4 Shoulder Surgery Coding Challenges
CPT copyright 2008 American Medical Association. All rights reserved. CPT is a registered trademark of the American Medical Association.
John F. Bishop, PA-C, CPC, president and CEO of Bishop & Associates in Tampa, Fla., reviews four coding challenges for orthopedic shoulder procedures and provides solutions, based on comments from sources such as the AMA and AAOS.
1. During an arthroscopic rotator cuff repair, the surgeon made an additional incision or portal site to repair the subscapularis tendon. How should this be reported?
The additional incision or portal site is not reported separately. It is considered an inclusive component of CPT code 29827, "arthroscopy, shoulder, surgical; with rotator cuff repair." This code represents the repair of one, two or three tendons and the number of portals made does not alter the use of this particular code. When another portal is required to repair the subscapularis tendon, it is considered an inclusive component of the procedure.
2. How do I report a superior labrum from anterior to posterior (SLAP) lesion and capsule repair?
You can report two CPT codes — 29806 and 29807 — only if the SLAP lesion repair is Type 2 or Type 4, according to the AAOS Global [Service Data guidelines]. That is, you must have two separate problems: a capsular defect, not caused by SLAP, and a SLAP tear. Documentation should support the type of SLAP lesion being repaired.

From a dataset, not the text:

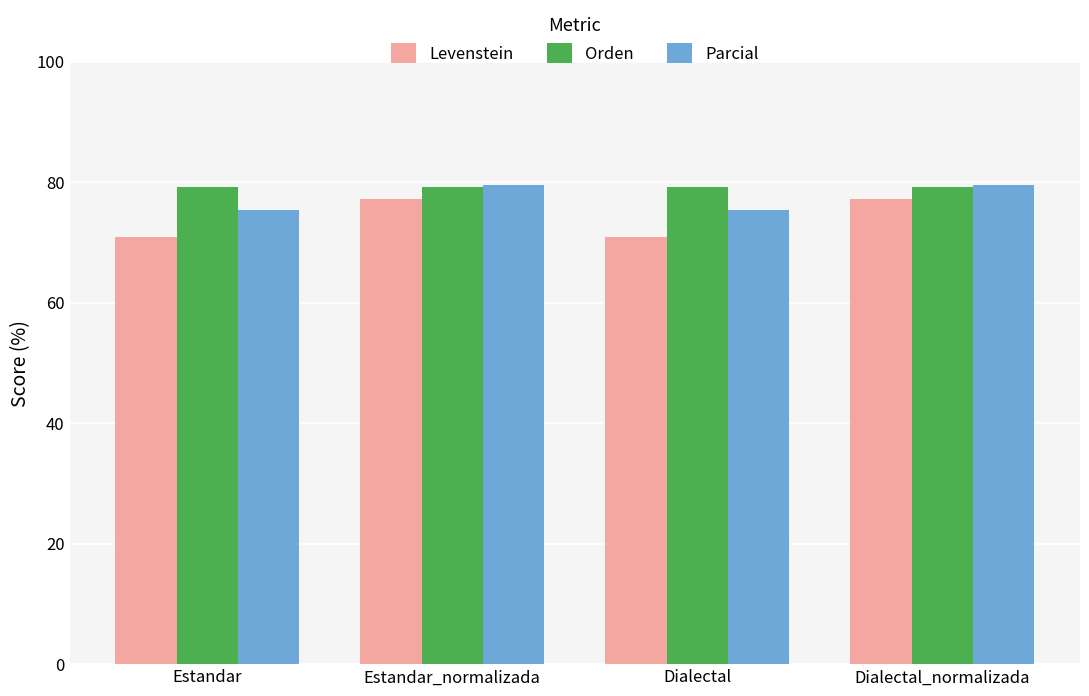

What value does the Parcial series have at Dialectal?

75.3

3. What is the correct usage of CPT code 23420, "reconstruction of complete shoulder (rotator) cuff avulsion, chronic (includes acromioplasty)"?

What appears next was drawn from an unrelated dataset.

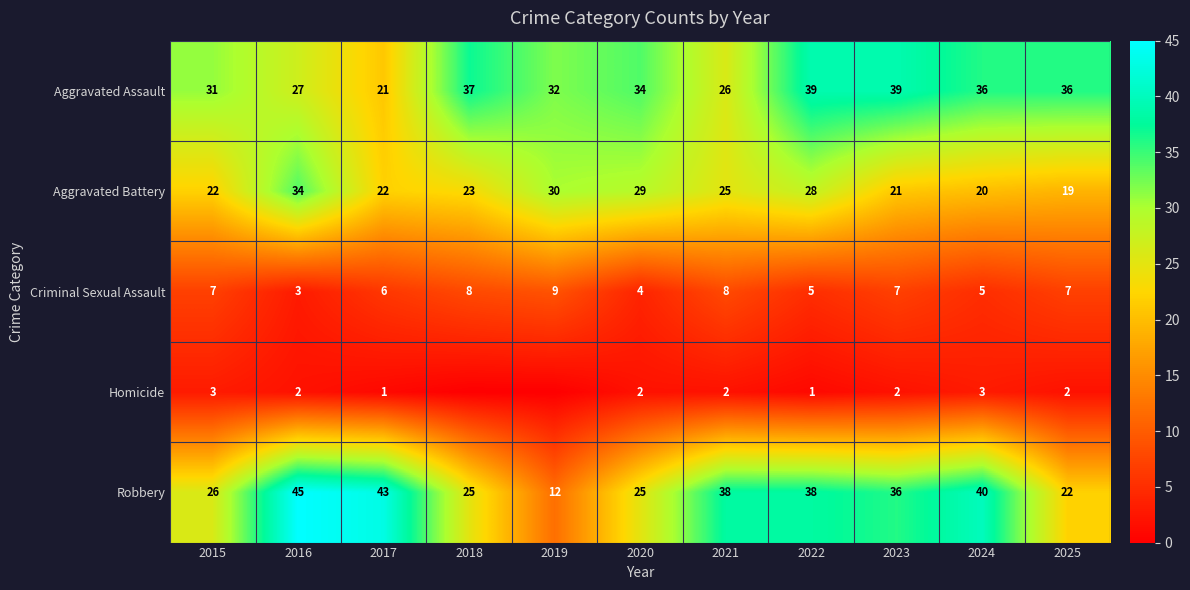

What is the lowest value of the Criminal Sexual Assault series?

3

CPT code 23420 is intended to identify an old tear. "This type of extreme tear usually requires rearrangement of the normal anatomy and sometimes grafting with either biological or nonbiological material for repair," according to the CPT Assistant, Oct. 2005, Volume 15, Issue 10, pages 23-24. AAOS also states: "If there is significant retraction with a large tear, extensive releases and mobilization may be required, justifying the use of CPT code 23420. If fascia or synthetic material is required, CPT code 23420 also is appropriate. If a tendon transfer was performed, code 23397-59 would be used in addition to CPT code 23420."
4. In rotator cuff reconstructions, must there be major muscles torn or avulsed to use the 23420 code?

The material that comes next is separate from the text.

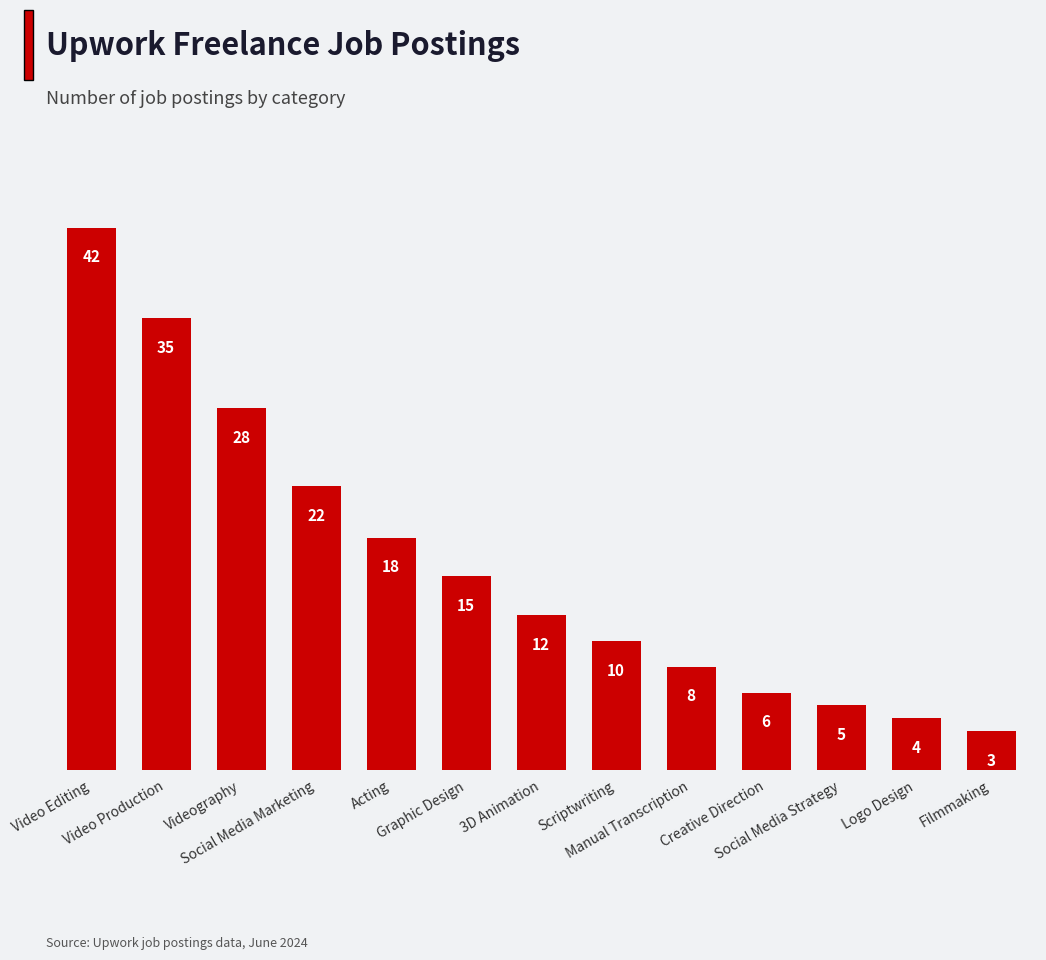

At which label does the data first exceed 12?

Video Editing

Note that the official description of CPT code 23420 cites "reconstruction of complete shoulder (rotator) cuff avulsion, chronic (includes acromioplasty)." This means you can have a cuff avulsion where the supraspinatus and the infraspinatus muscles are torn so severely that reconstruction is necessary to bring the cuff back up into anatomic location. Since shoulder injuries and RCT can vary from patient to patient, the orthopedic surgeon needs to document the extent of the injury and if it is a repair rather than a reconstruction. A reconstruction would involve more than just anchors and tacks.